Adherence to ART was lower among current marijuana users than non-users in this study, consistent with previous research.35
However, ART adherence was not reduced among the more consistent daily marijuana users. These results are similar to those observed by a previous study of 168 HIV-infected patients on ART in California who reported an increase in ART adherence among daily marijuana users despite decreased adherence among marijuana users overall.36
It appears that for some women, regular marijuana use reduces HIV associated symptoms, and does not impair adherence to ART. Multiple patterns of use are present in the cohort, ranging from highly adherent regular marijuana users, to higher risk women whose marijuana use may be associated with use of other drugs and higher risk sexual behaviors. The association of recent sexual behavior and drug use with recent marijuana use observed in this study has been shown in many other studies,37
as risk behaviors are often correlated. The fact that sex and drug use behavior were not associated with daily
marijuana use in this study underscores the different nature of daily marijuana use and is consistent with the interpretation that some of daily marijuana use is medicinal rather than recreational.
There are several limitations and strengths to the current study.
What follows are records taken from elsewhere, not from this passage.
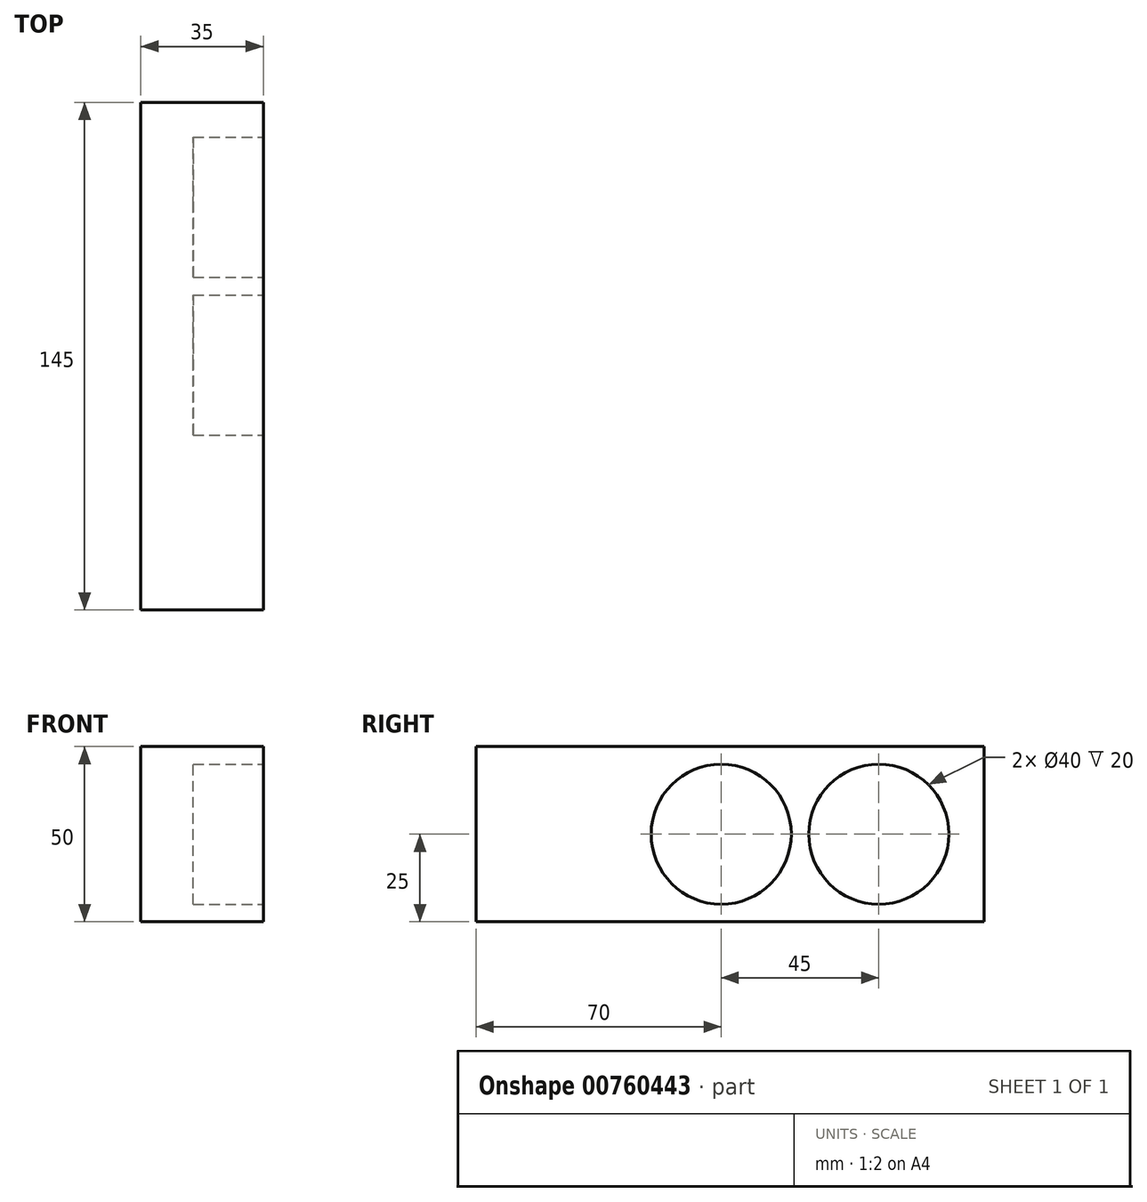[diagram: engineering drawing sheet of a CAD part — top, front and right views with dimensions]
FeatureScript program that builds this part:
annotation { "Feature Type Name" : "Feature", "Feature Type Description" : "" }
export const myFeature = defineFeature(function(context is Context, id is Id, definition is map)
    precondition{}
    {
        {
            var Q0;
            Q0=qCreatedBy(makeId("Front.planeOp"),FACE);
            var sketch = newSketch(context, id + "F0", { "sketchPlane" : qUnion([Q0])});
            skLineSegment(sketch, "E0.bottom", {"start": v(0, 0) * mm, "end": v(35, 0) * mm});
            skLineSegment(sketch, "E0.top", {"start": v(0, 50) * mm, "end": v(35, 50) * mm});
            skLineSegment(sketch, "E0.left", {"start": v(0, 0) * mm, "end": v(0, 50) * mm});
            skLineSegment(sketch, "E0.right", {"start": v(35, 0) * mm, "end": v(35, 50) * mm});
            skSolve(sketch);
        }
        {
            var Q0;
            Q0 = qSketchRegion(id + "F0", true);
            extrude(context, id + "F1", {"entities" : qUnion([Q0]), "depth" : 145 * mm, "offsetDistance" : 25 * mm});
        }
        {
            var Q0;
            Q0=makeQuery(id+"F1.opExtrude","SWEPT_FACE",FACE,{"disambiguationData":[OSD([sQuery(id+"F0.wireOp",EDGE,"E0.right")])]});
            var sketch = newSketch(context, id + "F2", { "sketchPlane" : qUnion([Q0])});
            skCircle(sketch, "E1", {"center": v(-75, 25) * mm, "radius": 20 * mm});
            skPoint(sketch, "E1.centerSnap0", {"position": v(-145, 25) * mm});
            skCircle(sketch, "E2", {"center": v(-30, 25) * mm, "radius": 20 * mm});
            skSolve(sketch);
        }
        {
            var Q0;
            Q0 = qSketchRegion(id + "F2", true);
            extrude(context, id + "F3", {"entities" : qUnion([Q0]), "operationType" : NewBodyOperationType.REMOVE, "oppositeDirection" : true, "depth" : 20 * mm, "offsetDistance" : 25 * mm});
        }
    });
Validity of self-reported drug use has supported in multiple studies,38, 39
although some studies suggest risk behaviors are under-reported compared to use of computer-assisted self interview.22
Whether marijuana use was medicinal or recreational was only specifically asked in 2009 and therefore the trend in medicinal marijuana use could not be evaluated. However, earlier surveys did ask about other questions related to reasons for marijuana use and as the frequency of marijuana use was collected longitudinally the trends in daily marijuana use could be explored. Marijuana abuse/dependence was not assessed. In addition, this was an observation study so marijuana users were self selected (not assigned) and this study did not assess the efficacy or safety of marijuana use. Further, we analyzed changes in marijuana use at cohort level (not the changes within individuals), we can not rule out the possibility that immigrative or emmigrative selection bias might in part explain the changes in marijuana use observed in the cohort.
Our study demonstrates that marijuana use is common among a representative group of U.S. women living with HIV, and that daily marijuana use did not decrease ART adherence. Further, marijuana use was reported by many users to alleviate HIV-related symptoms. Given this pattern, which appears to be part of a broad trend towards use of marijuana in chronic illness, additional research is needed on the optimal formulation, efficacy, effectiveness and safety of this patient led treatment.